【下書き】#4
しかし、K先生はよっぽど邪悪だった。
K先生は私を見もせずに、こうほくそ笑む。
「お休み」
殺害の動機。
ただこの瞬間に、全部が憎かった。
思えば最初から、K先生は、本当に無神経な奴だった。
自分が才能に恵まれているのをいいことに、他者を見下していた。
顔が良くて性格が良いから、人気を掻っ攫って、逆にそうじゃない私を見下していた。
私のそばにきたのも。
私に先生と呼ばせたのも。
私の作品を読んでくれたのも。
偉そうにアドバイスをくれたのも。
全部が全部、私をあざ笑っていたからだと思えば納得だった。
気づけば私は、彼女の頭をわしづかんで引きずり回し、目に入るもの全てを彼女の喉奥に放り込んでいた。

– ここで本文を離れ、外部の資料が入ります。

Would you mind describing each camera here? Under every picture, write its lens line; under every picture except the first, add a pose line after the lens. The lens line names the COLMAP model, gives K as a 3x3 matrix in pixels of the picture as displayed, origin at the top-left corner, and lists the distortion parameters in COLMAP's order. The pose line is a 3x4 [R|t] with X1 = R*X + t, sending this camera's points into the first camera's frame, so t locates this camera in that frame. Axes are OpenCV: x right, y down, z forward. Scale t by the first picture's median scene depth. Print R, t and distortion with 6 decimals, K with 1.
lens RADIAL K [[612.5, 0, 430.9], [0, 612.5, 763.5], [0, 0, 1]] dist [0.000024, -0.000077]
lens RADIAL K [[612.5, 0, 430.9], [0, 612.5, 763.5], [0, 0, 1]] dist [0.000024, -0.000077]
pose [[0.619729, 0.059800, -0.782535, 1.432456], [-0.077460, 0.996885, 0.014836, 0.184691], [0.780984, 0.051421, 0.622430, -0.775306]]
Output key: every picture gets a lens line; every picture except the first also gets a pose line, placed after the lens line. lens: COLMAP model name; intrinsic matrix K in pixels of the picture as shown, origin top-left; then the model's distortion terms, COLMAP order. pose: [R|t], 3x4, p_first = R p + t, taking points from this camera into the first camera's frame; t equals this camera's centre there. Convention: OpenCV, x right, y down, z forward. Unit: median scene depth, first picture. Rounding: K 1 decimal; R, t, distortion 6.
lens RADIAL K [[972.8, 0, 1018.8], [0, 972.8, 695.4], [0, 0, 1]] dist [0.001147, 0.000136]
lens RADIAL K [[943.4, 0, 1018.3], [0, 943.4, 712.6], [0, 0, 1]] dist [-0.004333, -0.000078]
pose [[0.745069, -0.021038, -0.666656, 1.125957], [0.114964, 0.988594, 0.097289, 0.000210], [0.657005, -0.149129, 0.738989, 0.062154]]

ハンカチ。ティッシュ。メガネ拭き。いい加減に古いメガネ。カッター。コピック。Gペン。ふざけた表紙の自由帳。液タブとマウス。埃っぽいキーボード。チョコの包み紙。齧りかけの苦い方。コップ。時計。初めて見るアルバム。スマホ。ノート。高いだけのカメラ。空のハンドクリーム。いっぱいのゴミ箱。いっぱいの化粧水。ヘアオイルにヘアアイロン。くたびれたスリッポン。くたびれたイヤホン。学生証と交換日記。連絡網。財布。ピアス。合鍵。
もっともっと。思いつくもの全て。全て、全て。